Top of Source material

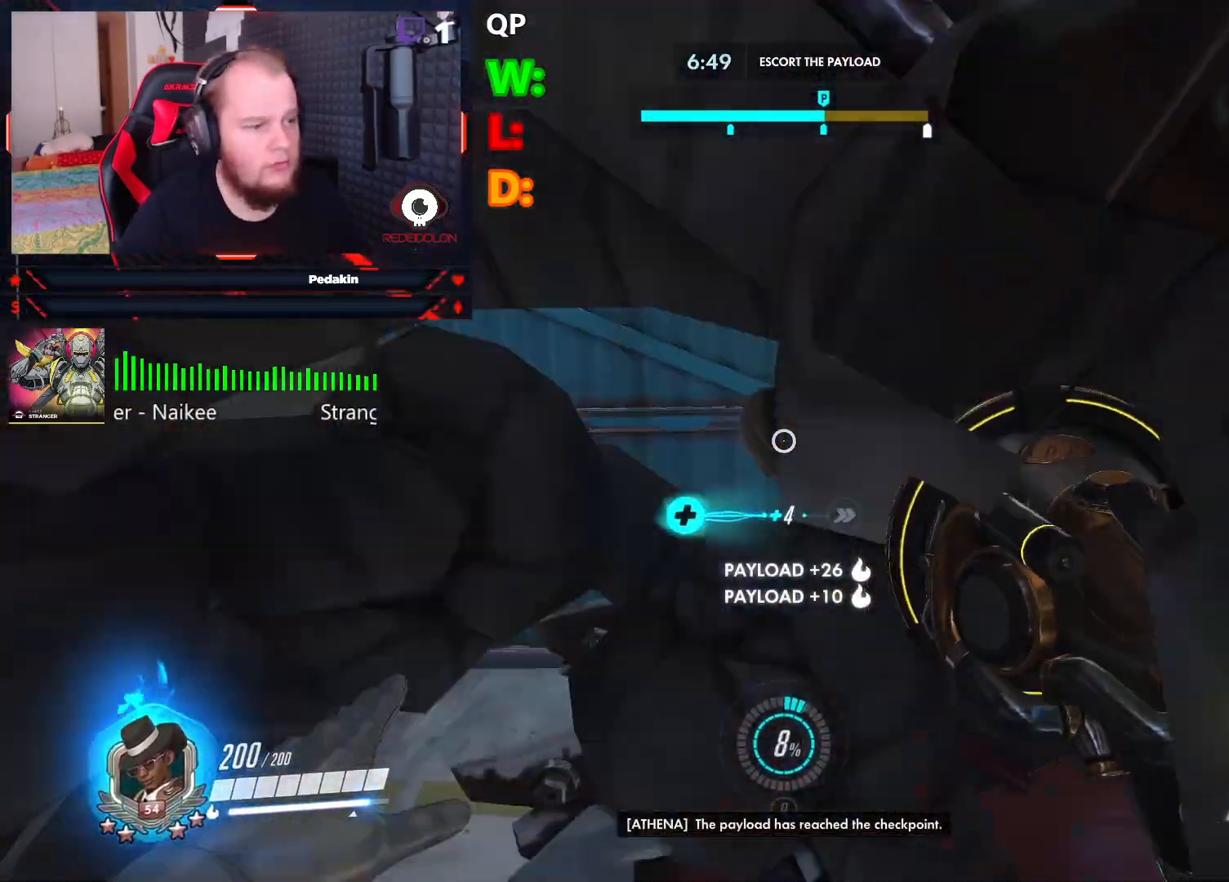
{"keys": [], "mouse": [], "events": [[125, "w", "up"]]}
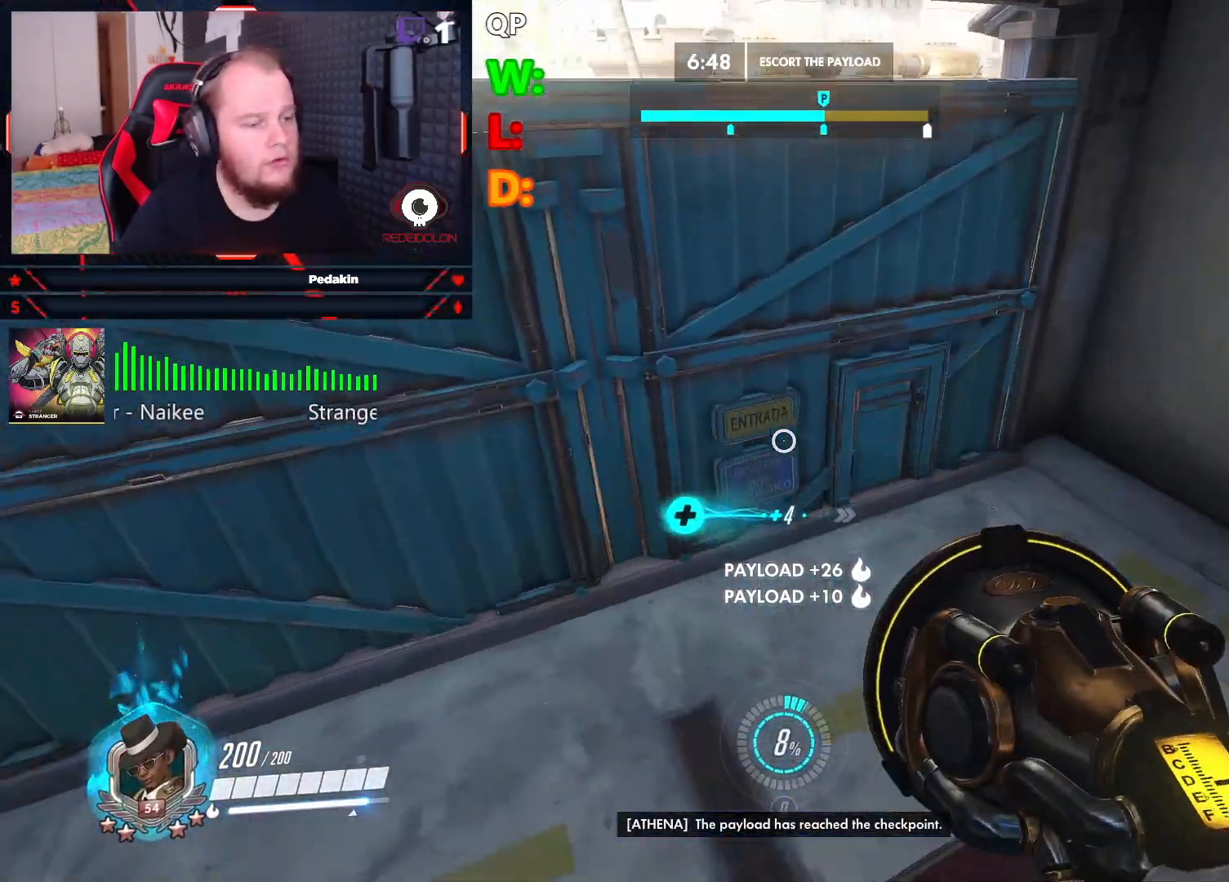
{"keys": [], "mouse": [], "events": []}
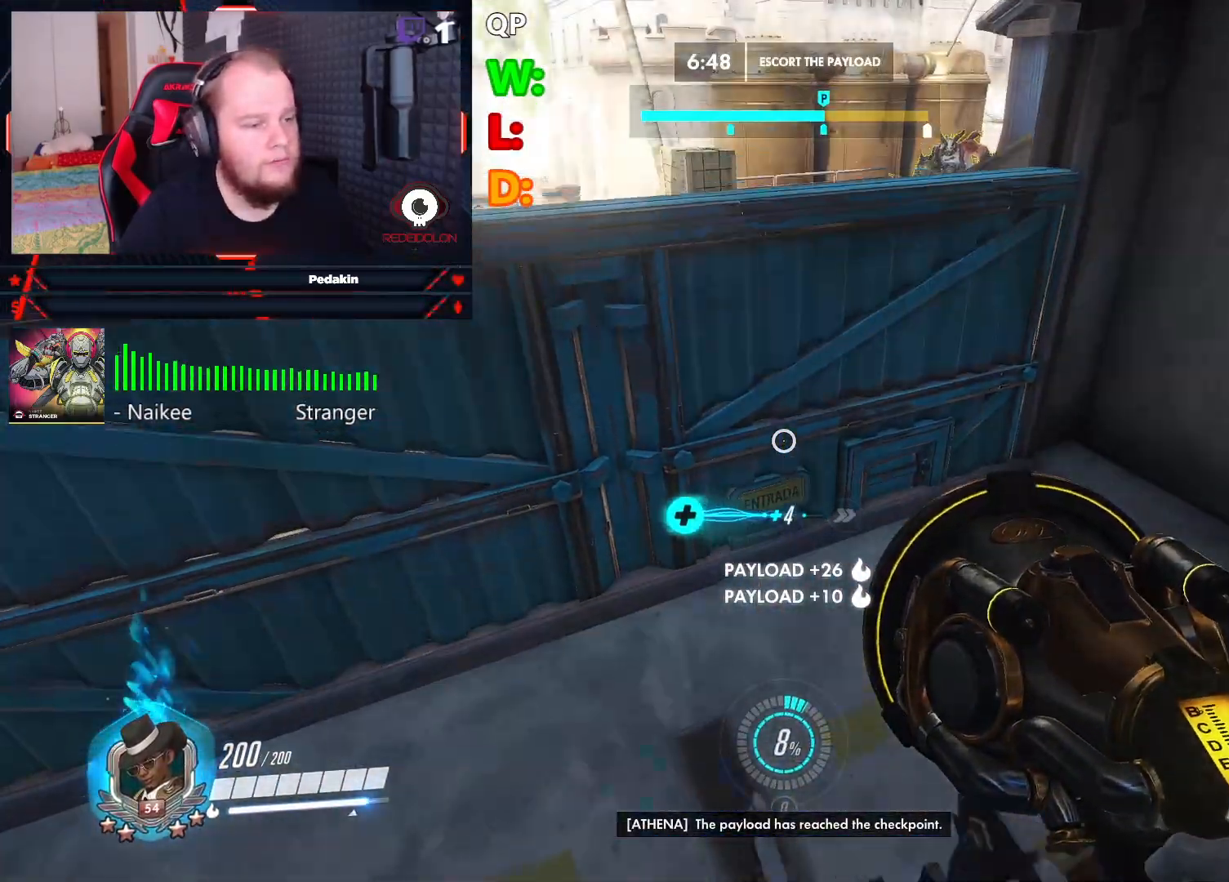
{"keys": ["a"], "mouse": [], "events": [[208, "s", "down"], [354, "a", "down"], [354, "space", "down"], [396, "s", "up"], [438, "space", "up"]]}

Bottom of Source material

Task to complete »
Write out the material above exactly, and omit the pictures it holds.

Your response »
{"keys": [], "mouse": [], "events": [[125, "w", "up"]]}
{"keys": [], "mouse": [], "events": []}
{"keys": ["a"], "mouse": [], "events": [[208, "s", "down"], [354, "a", "down"], [354, "space", "down"], [396, "s", "up"], [438, "space", "up"]]}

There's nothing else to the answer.